### [INSTRUCTIONS]
1 – In the passage on identifying Ti plasmid vir regulons, what gene fusion does plasmid pSM243cd contain?
2 – Quote the passage on identifying Ti plasmid vir regulons from "Transcription profile of" up to and including "by using circles.".

### [EXTRACTED TEXT]
※

Strain A348(pCC113)(pSM243cd) was used to identify the octopine Ti plasmid vir regulon, whereas strain C58(pCC113)(pSM243cd) was used to identify that of the nopaline Ti plasmid. Plasmid pCC113 contains the virG gene of pTiBo542 (the so-called “supervir” plasmid) and was provided to enhance the efficiency of vir gene induction (23). Plasmid pSM243cd contains a virB1-lacZ fusion and facilitates the monitoring of vir gene induction (24). Both strains were cultivated in acidified AB minimal medium containing or lacking 100 μM AS for 24 h, assayed for β-galactosidase activity, and used to purify total RNA for transcriptional profiling analysis. AS slightly impaired the growth rate of this strain, as we have seen in the past (data not shown). The results are summarized in Fig. 2 and Tables 4 and 5, which are published as supporting information on the PNAS web site.

Fig. 2.

Transcription profile of AS-induced and uninduced cultures of A348(pCC113)(pSM243cd) (Left) and C58(pCC113)(pSM243cd) (Right). Ti plasmid-encoded genes are indicated by using diamonds, whereas genes thought to be members of the putative SOS or heat-shock regulons are indicated by using stars and triangles, respectively, and other non-Ti plasmid-encoded genes are indicated by using circles.

※

### [EXTRACTED ENTRIES]
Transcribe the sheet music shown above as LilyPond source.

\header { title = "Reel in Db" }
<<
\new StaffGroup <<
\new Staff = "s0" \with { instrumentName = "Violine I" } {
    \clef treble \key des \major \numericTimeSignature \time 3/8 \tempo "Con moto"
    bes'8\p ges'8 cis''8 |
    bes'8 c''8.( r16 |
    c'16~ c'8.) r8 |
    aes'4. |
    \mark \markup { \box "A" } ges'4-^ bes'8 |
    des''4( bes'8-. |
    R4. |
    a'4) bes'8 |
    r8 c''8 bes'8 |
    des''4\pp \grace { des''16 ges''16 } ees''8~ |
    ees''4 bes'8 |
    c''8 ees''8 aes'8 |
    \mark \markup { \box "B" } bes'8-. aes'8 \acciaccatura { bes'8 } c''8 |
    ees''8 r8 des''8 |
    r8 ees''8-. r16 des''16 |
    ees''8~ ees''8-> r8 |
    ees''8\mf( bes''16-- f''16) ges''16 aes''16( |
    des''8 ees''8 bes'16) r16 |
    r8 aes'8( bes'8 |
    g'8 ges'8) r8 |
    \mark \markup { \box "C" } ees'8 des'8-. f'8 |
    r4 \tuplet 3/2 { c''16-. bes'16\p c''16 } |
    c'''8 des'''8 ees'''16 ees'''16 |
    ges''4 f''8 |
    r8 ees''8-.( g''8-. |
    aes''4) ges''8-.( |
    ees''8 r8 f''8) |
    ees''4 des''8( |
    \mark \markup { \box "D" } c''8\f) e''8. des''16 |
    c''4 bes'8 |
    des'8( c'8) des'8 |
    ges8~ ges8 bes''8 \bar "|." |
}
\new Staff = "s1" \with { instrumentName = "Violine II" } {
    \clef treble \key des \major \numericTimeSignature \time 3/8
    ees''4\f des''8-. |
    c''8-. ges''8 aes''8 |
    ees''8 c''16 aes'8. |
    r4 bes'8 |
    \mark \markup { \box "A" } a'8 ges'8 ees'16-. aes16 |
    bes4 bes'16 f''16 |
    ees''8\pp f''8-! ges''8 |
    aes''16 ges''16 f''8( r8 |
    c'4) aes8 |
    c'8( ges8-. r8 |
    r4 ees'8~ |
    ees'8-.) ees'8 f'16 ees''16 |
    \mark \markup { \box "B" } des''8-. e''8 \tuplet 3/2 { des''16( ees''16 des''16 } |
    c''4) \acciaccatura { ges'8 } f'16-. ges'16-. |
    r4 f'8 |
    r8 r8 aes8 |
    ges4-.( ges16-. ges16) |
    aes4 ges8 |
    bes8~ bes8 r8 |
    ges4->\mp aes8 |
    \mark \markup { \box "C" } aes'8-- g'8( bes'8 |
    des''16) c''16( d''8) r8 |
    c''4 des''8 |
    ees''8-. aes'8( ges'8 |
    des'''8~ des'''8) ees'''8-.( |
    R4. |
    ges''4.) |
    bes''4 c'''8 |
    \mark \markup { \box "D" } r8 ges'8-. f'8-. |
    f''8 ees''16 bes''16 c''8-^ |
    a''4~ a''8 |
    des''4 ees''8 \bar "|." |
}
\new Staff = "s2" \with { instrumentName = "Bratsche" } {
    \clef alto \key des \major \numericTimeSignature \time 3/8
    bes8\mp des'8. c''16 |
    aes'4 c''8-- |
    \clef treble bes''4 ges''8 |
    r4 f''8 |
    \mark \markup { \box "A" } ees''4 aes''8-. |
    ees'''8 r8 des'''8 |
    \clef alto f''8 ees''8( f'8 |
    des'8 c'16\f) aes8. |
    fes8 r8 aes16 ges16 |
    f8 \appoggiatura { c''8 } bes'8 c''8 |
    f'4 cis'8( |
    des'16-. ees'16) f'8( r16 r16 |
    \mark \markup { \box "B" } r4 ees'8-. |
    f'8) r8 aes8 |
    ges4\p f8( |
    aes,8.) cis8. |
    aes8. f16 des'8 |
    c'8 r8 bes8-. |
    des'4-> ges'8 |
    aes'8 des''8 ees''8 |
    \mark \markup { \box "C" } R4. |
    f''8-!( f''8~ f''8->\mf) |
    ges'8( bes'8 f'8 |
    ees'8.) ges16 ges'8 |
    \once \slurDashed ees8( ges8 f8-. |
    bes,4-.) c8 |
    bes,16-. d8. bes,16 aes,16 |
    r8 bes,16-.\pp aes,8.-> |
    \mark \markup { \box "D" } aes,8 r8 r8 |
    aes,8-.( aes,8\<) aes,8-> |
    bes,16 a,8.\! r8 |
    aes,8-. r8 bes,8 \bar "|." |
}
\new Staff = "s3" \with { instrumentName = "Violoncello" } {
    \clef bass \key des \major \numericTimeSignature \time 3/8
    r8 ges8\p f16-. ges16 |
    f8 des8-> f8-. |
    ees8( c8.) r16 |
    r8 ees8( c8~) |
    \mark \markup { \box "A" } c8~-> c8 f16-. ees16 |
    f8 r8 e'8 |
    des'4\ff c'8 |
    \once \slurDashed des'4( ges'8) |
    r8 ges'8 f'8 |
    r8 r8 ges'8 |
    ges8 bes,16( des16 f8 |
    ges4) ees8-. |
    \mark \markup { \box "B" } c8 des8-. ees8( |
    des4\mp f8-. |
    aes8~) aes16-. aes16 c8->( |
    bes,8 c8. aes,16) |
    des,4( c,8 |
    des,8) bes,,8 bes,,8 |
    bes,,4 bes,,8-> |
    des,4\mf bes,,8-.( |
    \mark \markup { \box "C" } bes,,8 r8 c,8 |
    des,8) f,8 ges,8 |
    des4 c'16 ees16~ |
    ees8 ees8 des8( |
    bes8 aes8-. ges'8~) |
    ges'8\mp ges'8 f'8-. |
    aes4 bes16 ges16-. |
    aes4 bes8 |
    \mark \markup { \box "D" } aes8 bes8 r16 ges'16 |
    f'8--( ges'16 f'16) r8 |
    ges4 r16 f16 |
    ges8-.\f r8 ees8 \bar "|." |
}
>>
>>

※

### [RESPONSE LIST]
1 – A virB1-lacZ fusion.

2 –
Transcription profile of AS-induced and uninduced cultures of A348(pCC113)(pSM243cd) (Left) and C58(pCC113)(pSM243cd) (Right). Ti plasmid-encoded genes are indicated by using diamonds, whereas genes thought to be members of the putative SOS or heat-shock regulons are indicated by using stars and triangles, respectively, and other non-Ti plasmid-encoded genes are indicated by using circles.